Убедившись, что победа осталась за ним, претендент поблагодарил «людей добрых» за доброту их и за то, что они не дали его в обиду, и принялся опять декламировать стихи. Некоторое время Моран, озадаченный донельзя, молча его слушал. Потом снова принялся возмущаться:

— Да нешта никто из вас мине не помнит? Вы что, поослепли все разом? Я ж вот он я, а тот — и не я совсем!

— Прежде чем я продолжу прекрасный сей рассказ, — тут же перебил его самозванец, — я обращусь к вам, добрые христьяне, подайте кто сколько может, чтобы легче мне было рассказывать дальше.

— У тебе что, души и вовсе нет, ты, надсмешка над подобием Господним? — оскорбленный до глубины души этою последней обидой, Моран был уже просто вне себя от ярости. — Грабь, грабь нищего, нехристь, ты хочешь, видать, чтобы весь мир с тобою вместе поглотило пламя адское? Слыханные ли дела творятся, люди добрые?

— Вот люди пускай и рассудят, — сказал самозванец, — кто здесь на самом деле слепой, а кто — нет, решайте, друзья мои, и избавьте меня от этого прохвоста, — и с этими словами принялся собирать монетки — все больше пенсы и полпенни.

Пока он собирал свой урожай, Моран затянул «Марию Египетскую», и негодующая толпа, которая и вовсе собралась уже было наломать ему спину его же посохом, остановилась, пораженная невиданным сходством Морана с самим собой. Самозванец кричал уже, чтобы люди «вот только допустили его до этой сволочи, и он-то ему ужо покажет, кто здесь самозванец». Его и впрямь подвели к Морану, однако, вместо того чтобы сцепиться с ним, он сунул ему в руку пару шиллингов и, обернувшись к толпе, объяснил, что он и в самом деле всего лишь актер и что сделал он все это на спор, после чего удалился под общий хохот и аплодисменты, чтобы съесть выигранный таким образом ужин.

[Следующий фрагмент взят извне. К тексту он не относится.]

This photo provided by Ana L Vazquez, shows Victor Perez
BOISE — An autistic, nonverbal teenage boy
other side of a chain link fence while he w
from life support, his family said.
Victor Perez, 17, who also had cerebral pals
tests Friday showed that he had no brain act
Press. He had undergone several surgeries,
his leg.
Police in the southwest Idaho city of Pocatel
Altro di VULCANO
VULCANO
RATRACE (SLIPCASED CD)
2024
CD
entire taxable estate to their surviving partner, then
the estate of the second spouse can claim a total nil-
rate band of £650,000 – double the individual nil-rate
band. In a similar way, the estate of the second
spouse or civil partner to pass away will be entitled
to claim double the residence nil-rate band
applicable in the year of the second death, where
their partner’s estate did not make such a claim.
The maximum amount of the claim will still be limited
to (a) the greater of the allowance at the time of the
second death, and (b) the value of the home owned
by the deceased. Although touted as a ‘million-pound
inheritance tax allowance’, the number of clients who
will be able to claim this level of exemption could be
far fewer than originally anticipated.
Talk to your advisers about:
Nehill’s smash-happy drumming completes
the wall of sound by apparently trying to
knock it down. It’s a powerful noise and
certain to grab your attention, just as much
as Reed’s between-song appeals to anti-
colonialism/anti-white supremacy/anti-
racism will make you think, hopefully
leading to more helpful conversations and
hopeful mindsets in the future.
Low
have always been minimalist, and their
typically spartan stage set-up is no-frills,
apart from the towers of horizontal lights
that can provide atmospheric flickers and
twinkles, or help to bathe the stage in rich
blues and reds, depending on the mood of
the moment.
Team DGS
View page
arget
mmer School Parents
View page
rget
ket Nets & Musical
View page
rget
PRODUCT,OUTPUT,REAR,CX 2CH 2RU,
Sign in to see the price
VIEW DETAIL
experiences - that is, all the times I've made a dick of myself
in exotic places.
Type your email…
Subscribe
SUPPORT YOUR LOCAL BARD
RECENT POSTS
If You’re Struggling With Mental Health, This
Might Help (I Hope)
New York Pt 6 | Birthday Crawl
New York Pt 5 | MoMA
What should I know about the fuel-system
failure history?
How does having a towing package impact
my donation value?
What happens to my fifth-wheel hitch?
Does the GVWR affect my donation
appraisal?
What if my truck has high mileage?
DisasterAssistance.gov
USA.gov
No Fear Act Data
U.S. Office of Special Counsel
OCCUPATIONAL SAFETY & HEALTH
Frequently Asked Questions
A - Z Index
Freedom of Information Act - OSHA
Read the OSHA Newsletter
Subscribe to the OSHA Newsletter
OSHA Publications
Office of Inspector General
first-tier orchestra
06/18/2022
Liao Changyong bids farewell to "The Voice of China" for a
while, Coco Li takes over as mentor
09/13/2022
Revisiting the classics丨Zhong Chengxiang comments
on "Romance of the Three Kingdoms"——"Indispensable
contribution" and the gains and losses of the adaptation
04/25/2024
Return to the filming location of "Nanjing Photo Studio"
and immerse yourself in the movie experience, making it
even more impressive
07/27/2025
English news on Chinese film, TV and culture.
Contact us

В апреле 1846-го к тамошнему приходскому священнику пришел человек и сказал, что Майкл Моран умирает. Священник нашел его в доме номер 15 (ныне 14 1/2) на Патрик-стрит, в кровати, на соломенном тюфяке, и комната забита была до отказа оборванными уличными певцами, пришедшими скоротать с ним последние его часы. Когда он умер, певцы собрались еще раз, со всеми своими скрыпками, и закатили по нему поминки по первому разряду: каждый в общее веселье внес подобающую лепту — балладу, байку, пословицу или стишок на случай. Он свое пожил, он за себя помолился сам, и грехи ему священник отпустил, так почему бы им не проводить его как подобает, от всей души? Похороны назначили на следующий день. В катафалк с гробом вместе набилась изрядная компания друзей его и почитателей, потому как шел дождь и вообще погода выдалась на удивление мерзкая. Едва они успели тронуться с места, как один из них выпалил вдруг: «Жуть, холод-то какой, а?» «И нь' говори, — отозвался другой, — пока на жаренай бугор доедем, все закоченеем, что твой покойник». «Ну, старый, учудил, — сказал третий, — не мог, што ль, в другой какой месяц помереть, чтоб погода-ть' хоть устоялась». Тогда человек по имени Кэрролл достал полпинты виски, и все они выпили за упокой души усопшего. К несчастью, катафалк и впрямь оказался перегружен, — на полпути у них полетела рессора, и в суматохе бутылка разбилась.